Drawing the Line on the CNCA’s Financial Requirements
By Alexandra Tzannidakis
The new Canada Not-for-Profit Corporations Act (“CNCA”) introduces a quagmire of financial rules based on two new class divisions that interact in inexplicable ways. This head-scratching setup will likely leave smaller federally-incorporated charities wondering where exactly they fall in terms of important auditing requirements. Although the answer is far from straightforward, we have unravelled it here so that small corporations can know where they stand.
The new Act takes the position that some corporations need tighter financial control than others, and makes this distinction across two separate lines that create a complicated chart of requirements. Some requirements are determined by type of income (“soliciting”), and others by a combination of type and level of income (“designated”).
Soliciting and Non-Soliciting Corporations
The CNCA creates a division among not-for-profit corporations based on the amount of income received from a combination of requested donations and public money. Corporations that received more than $10,000 of this kind of income during the last financial year are deemed to be “soliciting” corporations for the duration of the following year.[1] “Non-soliciting” corporations are everybody else.
The category of income that goes towards the “soliciting” designation includes even unrequested donations or gifts from other soliciting corporations. This reflects the policy behind the designation, which prescribes more stringent regulations for corporations that receive public funds. Following this policy, being deemed a soliciting corporation not only increases financial reporting requirements[2] and tightens rules for distributing assets on dissolution,[3] it also has implications for governance: an increased minimum of three directors (at least two of which are not officers or employees of the corporation or its affiliates),[4] and a ban on unanimous members agreements.[5]

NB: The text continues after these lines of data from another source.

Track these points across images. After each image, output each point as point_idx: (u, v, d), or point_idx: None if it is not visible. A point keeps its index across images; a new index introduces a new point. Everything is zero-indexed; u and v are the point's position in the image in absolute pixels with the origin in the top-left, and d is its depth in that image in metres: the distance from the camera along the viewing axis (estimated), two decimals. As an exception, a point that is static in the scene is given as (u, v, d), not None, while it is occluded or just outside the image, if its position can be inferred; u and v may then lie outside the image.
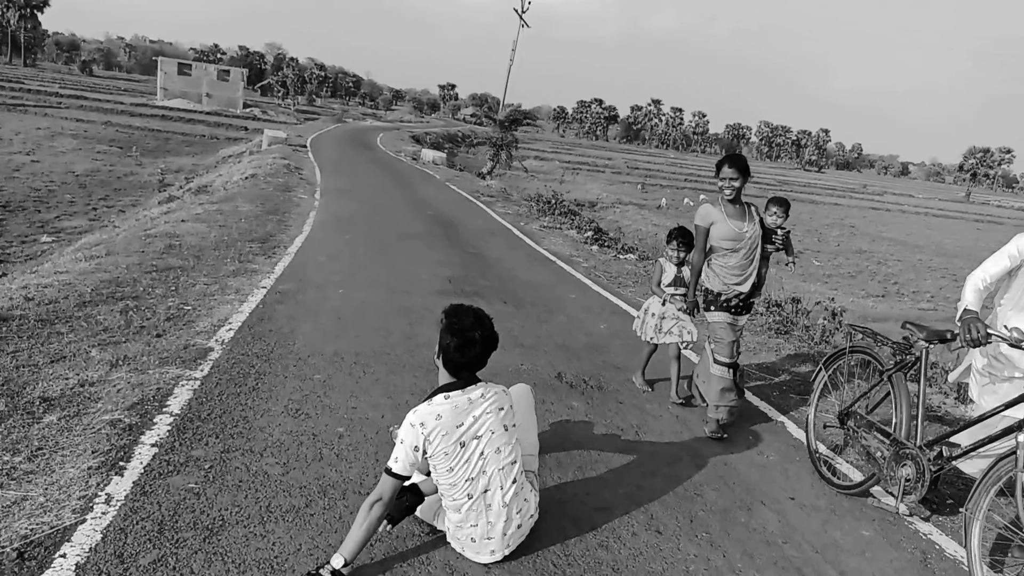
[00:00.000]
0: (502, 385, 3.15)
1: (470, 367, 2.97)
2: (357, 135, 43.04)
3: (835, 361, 4.47)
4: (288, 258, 8.40)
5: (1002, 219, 56.89)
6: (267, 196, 13.63)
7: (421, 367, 5.23)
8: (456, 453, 2.87)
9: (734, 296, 4.74)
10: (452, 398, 2.91)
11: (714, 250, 4.73)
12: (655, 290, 5.32)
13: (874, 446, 3.85)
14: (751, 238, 4.66)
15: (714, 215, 4.68)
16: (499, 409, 2.99)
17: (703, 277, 4.84)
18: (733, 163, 4.64)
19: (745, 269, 4.70)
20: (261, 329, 5.67)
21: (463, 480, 2.90)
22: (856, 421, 4.11)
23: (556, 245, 12.07)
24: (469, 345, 2.92)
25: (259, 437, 3.87)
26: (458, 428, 2.88)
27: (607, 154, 76.88)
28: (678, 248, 5.17)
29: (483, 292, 7.81)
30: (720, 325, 4.75)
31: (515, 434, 3.05)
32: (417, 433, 2.84)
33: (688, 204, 35.79)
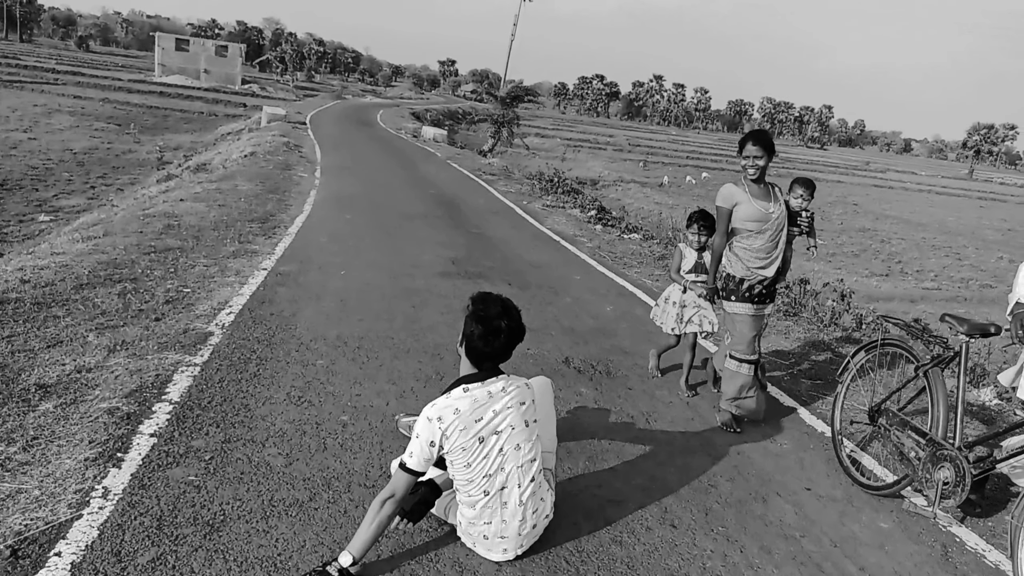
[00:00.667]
0: (524, 378, 3.03)
1: (493, 358, 2.84)
2: (357, 112, 42.64)
3: (864, 354, 4.23)
4: (289, 238, 8.26)
5: (1005, 196, 56.56)
6: (267, 174, 13.45)
7: (426, 352, 5.12)
8: (474, 449, 2.76)
9: (758, 282, 4.45)
10: (472, 391, 2.79)
11: (737, 232, 4.45)
12: (674, 277, 5.06)
13: (908, 446, 3.65)
14: (777, 219, 4.39)
15: (738, 195, 4.40)
16: (520, 404, 2.87)
17: (724, 262, 4.56)
18: (757, 140, 4.33)
19: (770, 252, 4.43)
20: (262, 312, 5.55)
21: (480, 476, 2.79)
22: (888, 418, 3.90)
23: (559, 225, 11.92)
24: (494, 334, 2.78)
25: (261, 426, 3.76)
26: (477, 423, 2.76)
27: (608, 131, 76.32)
28: (699, 232, 4.87)
29: (487, 274, 7.68)
30: (740, 318, 4.47)
31: (536, 430, 2.94)
32: (434, 428, 2.73)
33: (690, 182, 35.53)
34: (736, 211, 4.40)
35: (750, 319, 4.47)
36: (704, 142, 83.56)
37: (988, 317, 15.07)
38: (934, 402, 3.63)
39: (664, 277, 8.75)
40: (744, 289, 4.47)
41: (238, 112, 38.63)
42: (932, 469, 3.45)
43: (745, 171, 4.41)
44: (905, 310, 15.93)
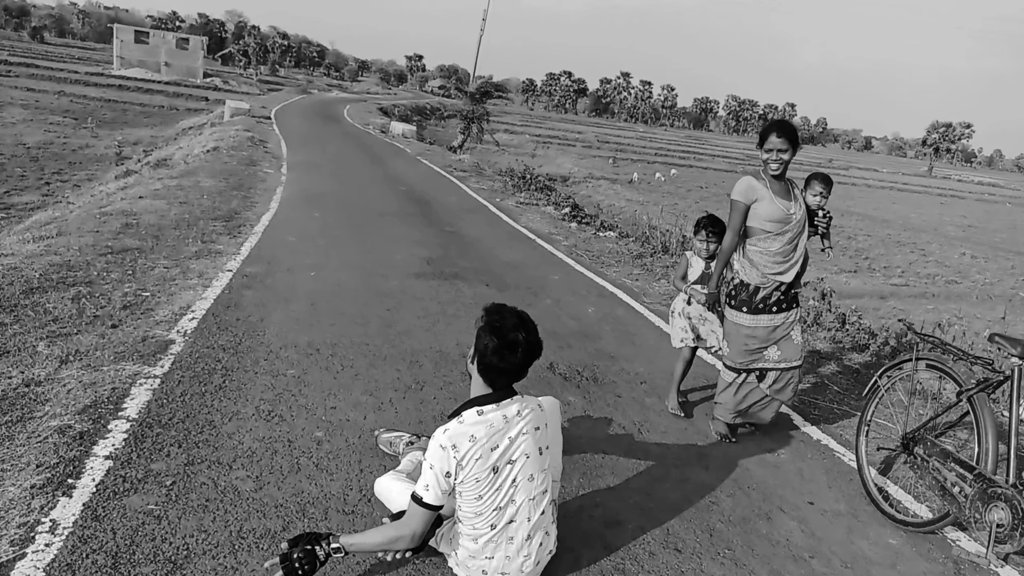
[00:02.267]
0: (537, 398, 2.77)
1: (509, 375, 2.58)
2: (323, 107, 41.91)
3: (894, 373, 3.83)
4: (255, 238, 7.90)
5: (963, 193, 57.83)
6: (231, 170, 12.99)
7: (403, 359, 4.85)
8: (487, 480, 2.51)
9: (774, 288, 4.05)
10: (487, 415, 2.54)
11: (752, 233, 4.04)
12: (676, 284, 4.69)
13: (951, 480, 3.27)
14: (799, 220, 4.02)
15: (758, 190, 3.98)
16: (535, 429, 2.63)
17: (737, 268, 4.13)
18: (782, 131, 3.91)
19: (789, 255, 4.02)
20: (228, 318, 5.22)
21: (491, 509, 2.54)
22: (926, 448, 3.51)
23: (534, 222, 11.69)
24: (510, 348, 2.52)
25: (227, 445, 3.47)
26: (493, 451, 2.51)
27: (577, 127, 76.33)
28: (708, 239, 4.44)
29: (464, 274, 7.42)
30: (738, 328, 4.10)
31: (548, 458, 2.70)
32: (449, 457, 2.48)
33: (659, 178, 35.59)
34: (755, 209, 4.00)
35: (753, 330, 4.09)
36: (671, 139, 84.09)
37: (956, 313, 15.25)
38: (982, 432, 3.24)
39: (643, 276, 8.58)
40: (758, 300, 4.07)
41: (200, 106, 37.69)
42: (982, 509, 3.07)
43: (766, 165, 3.98)
44: (875, 306, 16.02)
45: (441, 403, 4.23)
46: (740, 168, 52.13)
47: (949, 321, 7.65)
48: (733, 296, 4.18)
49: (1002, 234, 31.80)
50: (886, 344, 6.87)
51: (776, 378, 4.18)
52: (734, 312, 4.16)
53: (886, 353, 6.64)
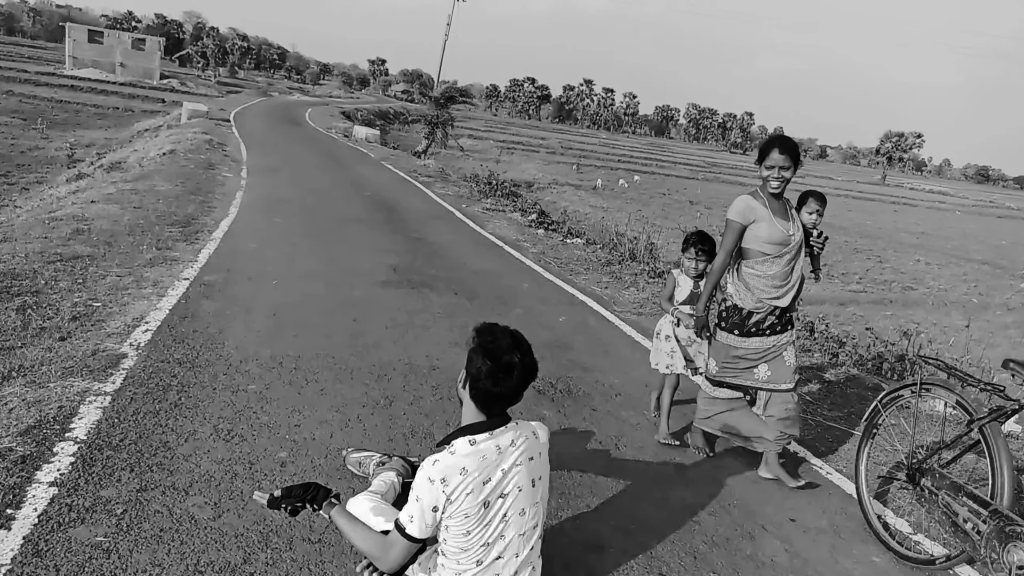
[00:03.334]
0: (531, 423, 2.59)
1: (504, 401, 2.41)
2: (284, 110, 41.24)
3: (897, 399, 3.60)
4: (214, 244, 7.62)
5: (915, 201, 59.42)
6: (188, 174, 12.60)
7: (371, 373, 4.66)
8: (477, 515, 2.34)
9: (769, 313, 3.84)
10: (479, 444, 2.36)
11: (749, 256, 3.82)
12: (663, 306, 4.41)
13: (963, 516, 3.04)
14: (798, 242, 3.79)
15: (757, 211, 3.74)
16: (529, 460, 2.46)
17: (731, 291, 3.90)
18: (785, 147, 3.69)
19: (786, 279, 3.80)
20: (184, 330, 4.97)
21: (478, 545, 2.37)
22: (934, 480, 3.27)
23: (501, 229, 11.56)
24: (505, 372, 2.34)
25: (183, 468, 3.25)
26: (485, 485, 2.34)
27: (541, 133, 76.51)
28: (696, 257, 4.20)
29: (432, 282, 7.24)
30: (731, 349, 3.90)
31: (540, 490, 2.53)
32: (437, 492, 2.30)
33: (623, 185, 35.78)
34: (753, 230, 3.77)
35: (741, 351, 3.90)
36: (634, 146, 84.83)
37: (912, 319, 15.54)
38: (997, 465, 3.02)
39: (613, 284, 8.51)
40: (751, 324, 3.85)
41: (156, 108, 36.75)
42: (1000, 549, 2.84)
43: (766, 183, 3.75)
44: (836, 312, 16.23)
45: (411, 419, 4.06)
46: (701, 175, 52.86)
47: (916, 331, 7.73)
48: (724, 319, 3.96)
49: (954, 241, 32.65)
50: (855, 352, 6.89)
51: (768, 401, 3.98)
52: (724, 334, 3.96)
53: (856, 361, 6.66)
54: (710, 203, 32.41)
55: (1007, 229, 43.32)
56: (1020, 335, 14.75)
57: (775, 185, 3.73)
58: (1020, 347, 13.38)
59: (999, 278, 22.00)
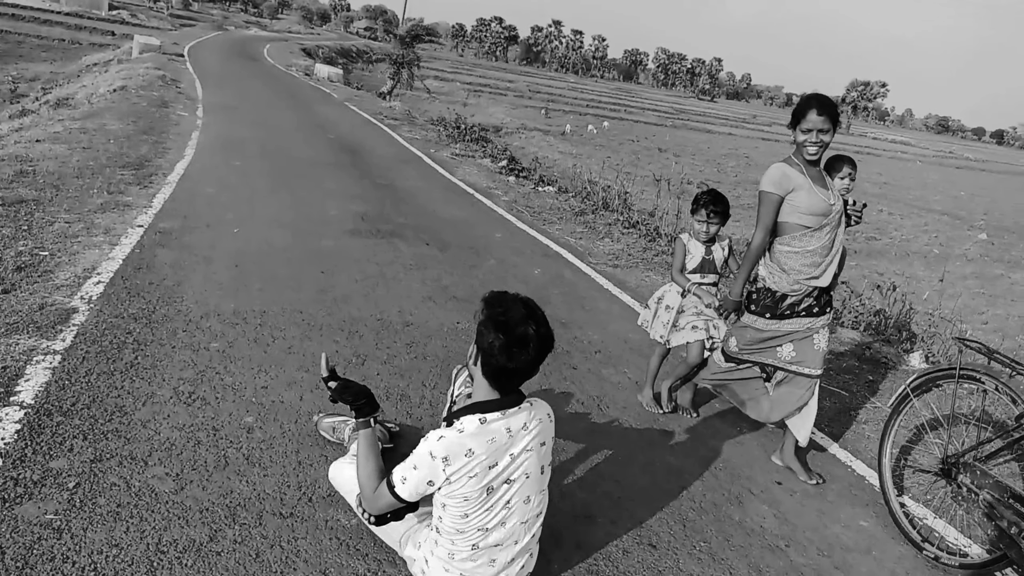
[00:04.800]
0: (546, 405, 2.40)
1: (520, 376, 2.22)
2: (241, 45, 39.50)
3: (931, 386, 3.27)
4: (169, 188, 7.21)
5: (878, 151, 60.00)
6: (140, 112, 11.94)
7: (342, 329, 4.43)
8: (478, 499, 2.18)
9: (806, 295, 3.44)
10: (490, 424, 2.18)
11: (787, 230, 3.40)
12: (676, 279, 3.95)
13: (1009, 519, 2.78)
14: (838, 211, 3.41)
15: (795, 179, 3.34)
16: (541, 445, 2.29)
17: (763, 273, 3.50)
18: (824, 107, 3.28)
19: (826, 254, 3.41)
20: (139, 281, 4.67)
21: (475, 530, 2.22)
22: (975, 478, 2.99)
23: (471, 175, 11.24)
24: (520, 344, 2.14)
25: (142, 436, 3.02)
26: (491, 470, 2.17)
27: (508, 76, 75.01)
28: (708, 220, 3.80)
29: (402, 231, 6.97)
30: (757, 332, 3.53)
31: (547, 478, 2.38)
32: (437, 469, 2.15)
33: (592, 131, 35.34)
34: (791, 201, 3.36)
35: (767, 333, 3.53)
36: (602, 91, 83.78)
37: (877, 269, 15.72)
38: None
39: (587, 235, 8.32)
40: (785, 307, 3.47)
41: (106, 41, 34.93)
42: None
43: (802, 149, 3.34)
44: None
45: (385, 379, 3.87)
46: (669, 122, 52.51)
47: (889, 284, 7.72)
48: (754, 301, 3.56)
49: (915, 192, 33.11)
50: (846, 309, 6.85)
51: (784, 379, 3.65)
52: (752, 317, 3.56)
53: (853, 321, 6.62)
54: (679, 150, 32.27)
55: (965, 180, 44.10)
56: (979, 285, 15.05)
57: (812, 151, 3.31)
58: (980, 297, 13.66)
59: (958, 228, 22.39)
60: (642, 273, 6.96)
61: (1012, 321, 12.28)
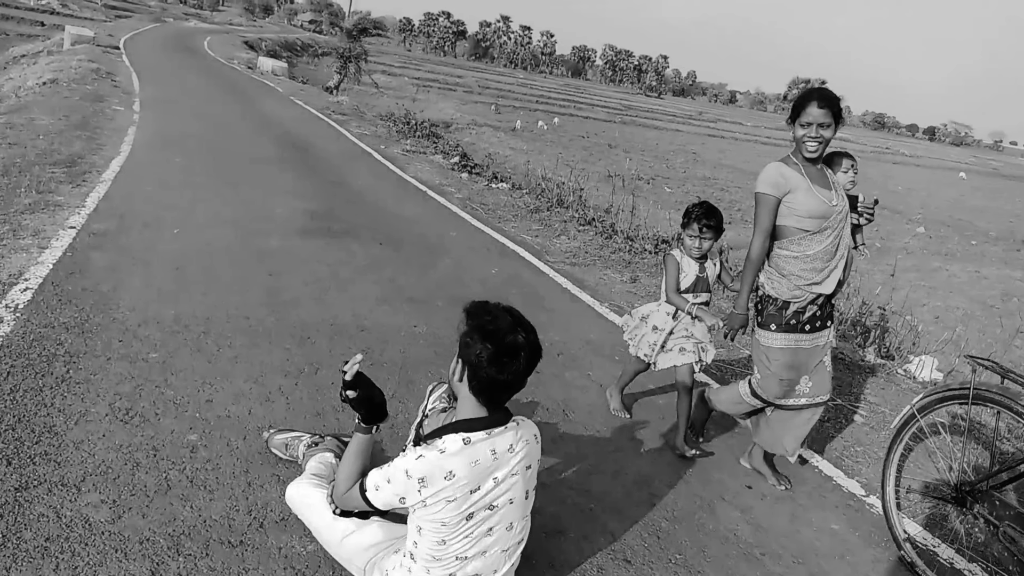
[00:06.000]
0: (532, 425, 2.25)
1: (510, 389, 2.08)
2: (180, 37, 38.22)
3: (940, 407, 2.98)
4: (104, 187, 6.82)
5: (820, 148, 61.60)
6: (73, 107, 11.36)
7: (293, 336, 4.21)
8: (457, 525, 2.03)
9: (809, 302, 3.22)
10: (474, 446, 2.02)
11: (785, 234, 3.17)
12: (672, 300, 3.59)
13: None
14: (841, 213, 3.17)
15: (793, 180, 3.11)
16: (527, 468, 2.15)
17: (762, 280, 3.27)
18: (824, 100, 3.05)
19: (830, 259, 3.17)
20: (71, 287, 4.36)
21: (453, 557, 2.07)
22: (992, 508, 2.78)
23: (423, 172, 11.01)
24: (511, 354, 2.01)
25: (74, 459, 2.77)
26: (472, 494, 2.01)
27: (457, 71, 74.48)
28: (701, 235, 3.46)
29: (354, 231, 6.73)
30: (776, 352, 3.23)
31: (532, 503, 2.24)
32: (412, 489, 1.99)
33: (542, 127, 35.34)
34: (789, 203, 3.13)
35: (790, 353, 3.25)
36: (551, 87, 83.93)
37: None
38: None
39: (543, 232, 8.20)
40: (789, 315, 3.22)
41: (35, 32, 33.36)
42: None
43: (801, 145, 3.11)
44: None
45: (340, 389, 3.66)
46: (618, 118, 52.91)
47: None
48: (759, 311, 3.31)
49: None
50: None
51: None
52: (764, 333, 3.28)
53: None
54: (628, 147, 32.53)
55: (902, 175, 45.55)
56: (919, 278, 15.46)
57: (812, 147, 3.08)
58: (920, 289, 14.04)
59: (897, 223, 23.04)
60: (600, 271, 6.87)
61: (951, 312, 12.65)
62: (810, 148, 3.10)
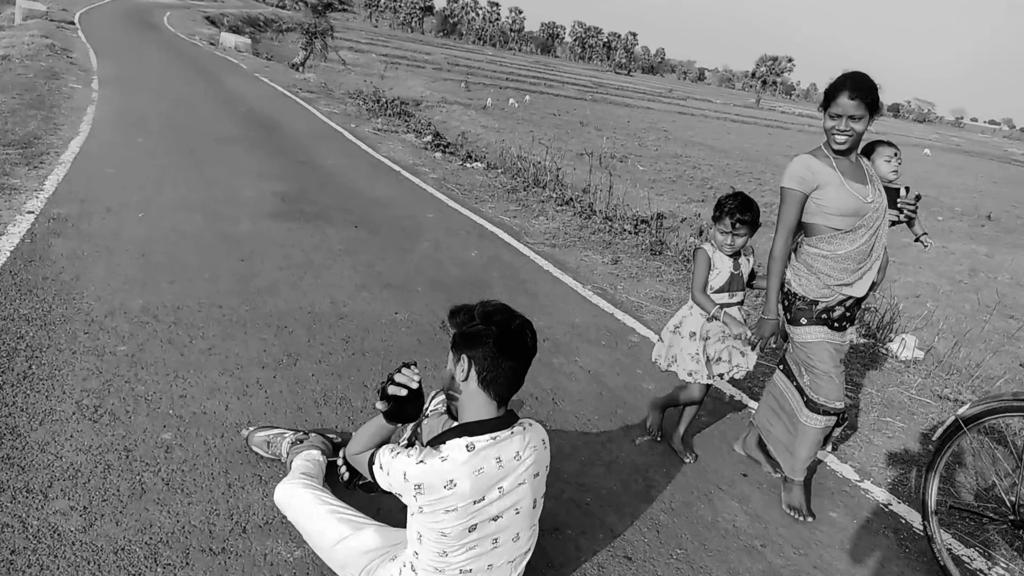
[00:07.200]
0: (541, 430, 2.12)
1: (516, 377, 1.99)
2: (139, 12, 36.96)
3: (991, 418, 2.72)
4: (63, 169, 6.52)
5: (787, 124, 62.07)
6: (27, 84, 10.87)
7: (269, 325, 4.03)
8: (458, 537, 1.90)
9: (838, 303, 3.00)
10: (479, 452, 1.89)
11: (814, 232, 2.94)
12: (698, 299, 3.21)
13: None
14: (877, 210, 2.90)
15: (822, 174, 2.87)
16: (534, 476, 2.03)
17: (789, 276, 3.04)
18: (857, 89, 2.76)
19: (864, 260, 2.93)
20: (31, 276, 4.13)
21: (456, 571, 1.95)
22: None
23: (396, 152, 10.76)
24: (518, 332, 1.96)
25: (40, 462, 2.60)
26: (475, 505, 1.88)
27: (426, 48, 73.38)
28: (734, 231, 3.10)
29: (327, 213, 6.52)
30: (816, 347, 2.99)
31: (540, 511, 2.12)
32: (408, 491, 1.89)
33: (513, 104, 34.99)
34: (817, 199, 2.89)
35: (831, 347, 2.99)
36: (521, 64, 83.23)
37: (795, 241, 16.17)
38: None
39: (521, 213, 8.06)
40: (819, 311, 3.00)
41: (-17, 5, 31.97)
42: None
43: (831, 137, 2.86)
44: (725, 236, 16.69)
45: (322, 381, 3.51)
46: (589, 96, 52.66)
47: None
48: (786, 308, 3.08)
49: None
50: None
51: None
52: (796, 329, 3.04)
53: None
54: (600, 124, 32.37)
55: (868, 153, 46.07)
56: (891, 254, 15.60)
57: (840, 140, 2.83)
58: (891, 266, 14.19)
59: (866, 200, 23.26)
60: (581, 252, 6.76)
61: (922, 288, 12.81)
62: (838, 140, 2.85)
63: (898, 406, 4.53)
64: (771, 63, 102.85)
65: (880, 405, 4.46)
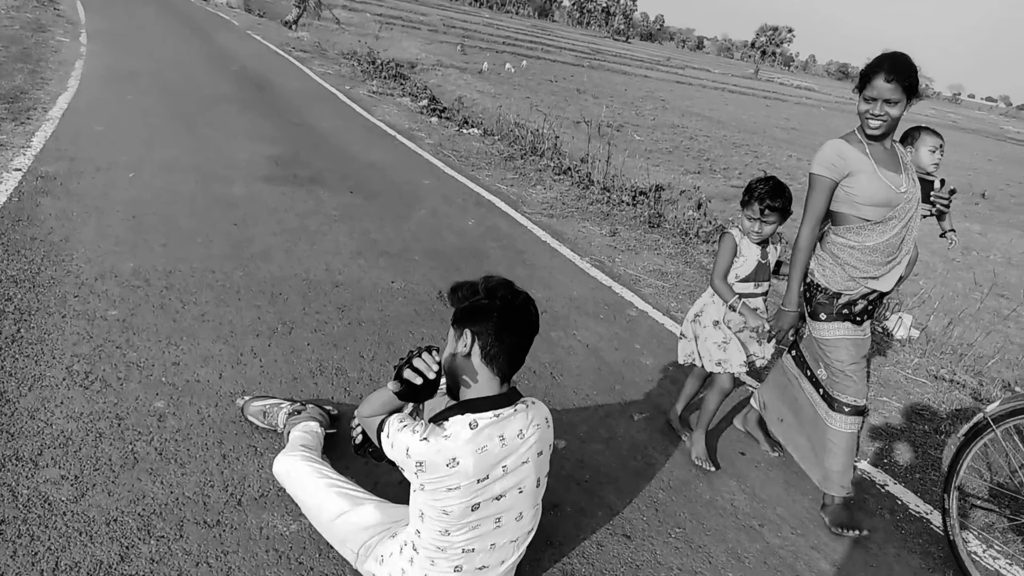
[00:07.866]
0: (543, 406, 2.07)
1: (520, 348, 1.96)
2: (128, -36, 36.06)
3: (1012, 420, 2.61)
4: (51, 125, 6.37)
5: (785, 96, 61.55)
6: (12, 37, 10.59)
7: (263, 292, 3.96)
8: (461, 515, 1.87)
9: (862, 296, 2.84)
10: (482, 430, 1.85)
11: (842, 221, 2.79)
12: (717, 286, 3.03)
13: None
14: (910, 201, 2.75)
15: (854, 161, 2.71)
16: (538, 454, 1.99)
17: (813, 266, 2.89)
18: (896, 71, 2.59)
19: (894, 253, 2.78)
20: (19, 236, 4.03)
21: (458, 550, 1.92)
22: None
23: (391, 116, 10.59)
24: (522, 306, 1.94)
25: (29, 429, 2.54)
26: (479, 484, 1.85)
27: (421, 8, 72.06)
28: (763, 218, 2.92)
29: (321, 177, 6.41)
30: (838, 344, 2.85)
31: (543, 490, 2.09)
32: (409, 467, 1.86)
33: (509, 69, 34.48)
34: (847, 187, 2.73)
35: (852, 343, 2.85)
36: (518, 27, 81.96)
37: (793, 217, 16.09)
38: None
39: (518, 182, 7.95)
40: (840, 304, 2.85)
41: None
42: None
43: (864, 121, 2.71)
44: (721, 209, 16.62)
45: (317, 351, 3.46)
46: (587, 62, 51.94)
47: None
48: (807, 300, 2.93)
49: (821, 137, 34.00)
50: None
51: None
52: (816, 324, 2.90)
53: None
54: (597, 92, 31.95)
55: (865, 127, 45.86)
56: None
57: (874, 126, 2.67)
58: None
59: (862, 175, 23.16)
60: (579, 223, 6.69)
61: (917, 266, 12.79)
62: (871, 126, 2.68)
63: (894, 385, 4.53)
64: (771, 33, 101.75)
65: (876, 384, 4.45)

Designated and Non-Designated Corporations
But the CNCA doesn’t stop there; it creates a second division, which dictates the necessary level of financial review on the basis of gross annual revenue. A non-designated corporation must appoint a public accountant to conduct an audit engagement,[6] while a designated corporation can choose between an audit engagement and a review engagement[7] or even do away with the public accountant completely.[8] The Act defines a designated corporation as:
(a) a soliciting corporation that has gross annual revenues for its last completed financial year that are equal to or less than the prescribed amount ($50,000) or that is deemed to have such revenues under paragraph 190(a); and
(b) a non-soliciting corporation that has gross annual revenues for its last completed financial year that are equal to or less than the prescribed amount ($1,000,000).[9]
In (a), the reference to ss.190(a) means that a soliciting corporation may apply to the government to have its revenue “deemed” to be acceptable for the purposes of being considered a designated corporation. This decision is made by the appointed federal Director, apparently on the basis that he or she is satisfied that it is not prejudicial to the public interest to artificially lower a corporation’s required level of financial review.
Where Does This Leave Us?
You may have noticed that there is no obvious connection between the two categories and their respective requirements. Why does making over a million dollars in private funds require a corporation to submit to an internal audit engagement, but not to file financial statements with the government? Why does the receipt of a fairly low threshold of public money require more stringent internal governance rules while at the same time potentially allowing the members to dispense with an audit?
Despite the complexity of the system, or perhaps because of it, the story of its policy and intention is inconsistent at best. Add to this the fact that key terms like “gross annual revenue” remain undefined, and it should come as no surprise that some corporations are not keen to continue under the new Act.
Some smaller corporations, especially those that sit on the border of the prescribed amounts, will be turned off by the prospect of bouncing in and out of various categories from year to year. Under the regime of the Act, this hazard can only be avoided by consistently meeting the requirements of the more stringent designation. This would mean (among other things) subjecting the small corporation to a full audit every single year. Readers know that the audit review process is not a cheap one, and could become a significant financial millstone.
One solution for small entities that wish to continue operating in some other form is to change from a corporation to a trust format. A charitable trust is free from corporate rules, including the obligation to make financial statements public. However, the privacy and flexibility of this arrangement is offset by the directors’ loss of protection from personal liability, an advantage that corporate directors enjoy. It may be that the new statutory regime will nonetheless force some small organizations to undertake a change they would not otherwise have considered.
Alexandra Tzannidakis is an articling student with the Ottawa office of Drache Aptowitzer LLP. She can be reached at atzannidakis@drache.ca
[1] CNCA ss. 2(5.1) and CNCA Regulations s.16.
[2] CNCA ss. 176(1) and s.177.
[3] CNCA s.235.
[4] CNCA s.125.
[5] CNCA s.170.
[6] CNCA ss.189(1).
[7] CNCA ss.188(1) and (2).
[8] Per CNCA Regulations s.83, review engagements and audit engagements are to be prepared in accordance with the generally accepted standards in the Canadian Institute of Chartered Accountants Handbook – Assurance.
[9] CNCA s.179 and CNCA Regulations s.80.